Studio Spotlight: Airlab Mastering

Our Studio Spotlight this month, in association with AllStudios, focuses on the recently-refurbed Airlab facility in Kingston Upon Thames…

The Airlab is a professional audio mastering studio based in South London, owned and run by experienced engineer Jerome Schmitt. 2015 has already seen the studio refitted, refurbished and acoustically fine-tuned, with the help of Munro Acoustics’ Phil Pyatt, so we spoke to Schmitt to find out more about The Airlab, the vision behind it and his plans for the studio.

Schmitt has been a mastering engineer for over 15 years. His clients include Alt-J, Sony PS3, Extreme Music, Ninja Tune, the new Space album mixed by Jon Withnall, and many more. However, he started out in 1993 as lead guitarist and producer in the rock band Corpus Delicti. After producing the band’s three albums and touring the globe, Schmitt moved to Millennium Studio in the South of France to hone his mixing and mastering skills. He also established himself as a writer and producer of soundtracks for TV and film as well as a sound designer for video projects.

In 2001, Schmitt moved to London and spent five years working in a busy post-production facility in Soho, mastering on Sadie as well as sound editing and mixing for broadcast TV and DVD authoring (C4, BBC, Sky). Finally, in 2006, Jerome opened his own mastering studio, The Airlab (formerly Air Mastering) to provide independent artists with an affordable but high-end mastering service.

Equipment highlights include a custom Crookwood mastering console, as well as Prism ADA-8XR converters. Monitoring in the studio is via a PMC IB1S system with a Bryston 4BST amplifier chosen after further testing and taking the size and sound of the room into consideration.

These midfields "were the best match", Jerome explained. “Not only do they sound neutral, they also give a very accurate representation of the whole spectrum.
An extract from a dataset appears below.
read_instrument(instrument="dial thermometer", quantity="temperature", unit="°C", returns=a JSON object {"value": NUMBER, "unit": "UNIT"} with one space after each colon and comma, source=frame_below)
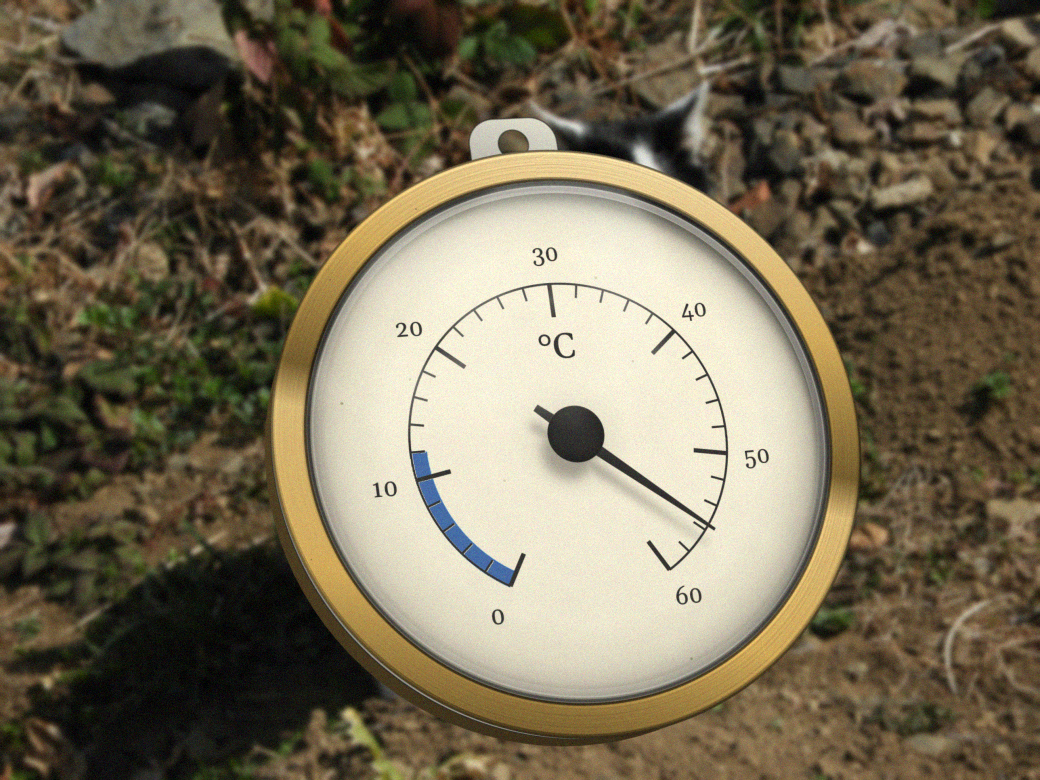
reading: {"value": 56, "unit": "°C"}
You can hear things that are often hidden in the mix room and, as a standard in mastering houses, they transcribe extremely well."

The facility also features a Maselec MEA-2 mastering equaliser, which is in use 99.9 per cent of the time, a classic Sontec 250 EQ, as well as compressors/dynamics from Maselec, CraneSong, Avalon and Thermionic Culture, which can be inserted “to raise the level with a nice touch before limiting.”

Mastering clients wishing to use The Airlab are welcome to attend sessions in person, or they can use the Online Mastering service, which was quite a new idea when Schmitt first decided to introduce it. “There was definitely some room for a serious online facility to become available to a large, independent scene like ours," he said. "The Airlab offers the same standard you’d get from any big-name mastering studio at a fraction of the price. We work with a lot of independent artists, because they like our personal approach and our sound.”

The Airlab also offer its own Online Mixing service with Jon Withnall on board as mix engineer. With over ten years’ studio experience and a further five years spent as a professional musician, Withnall has developed an impressive client list and worked on many award-winning records that have sold over 30 million units worldwide.

Schmitt continued: “The Online Mixing Studio has been carefully put together around a Neve console with a hand picked collection of boutique outboard compressors, EQs and reverbs; all the best tools to give your recordings shine and separation whilst retaining their punch and bounce. To put it simply, our goal is to offer top-end sound quality to the independent world and to encourage independent artists to use skilled engineers to get their music to a level of sound quality that they might not have thought accessible to them.”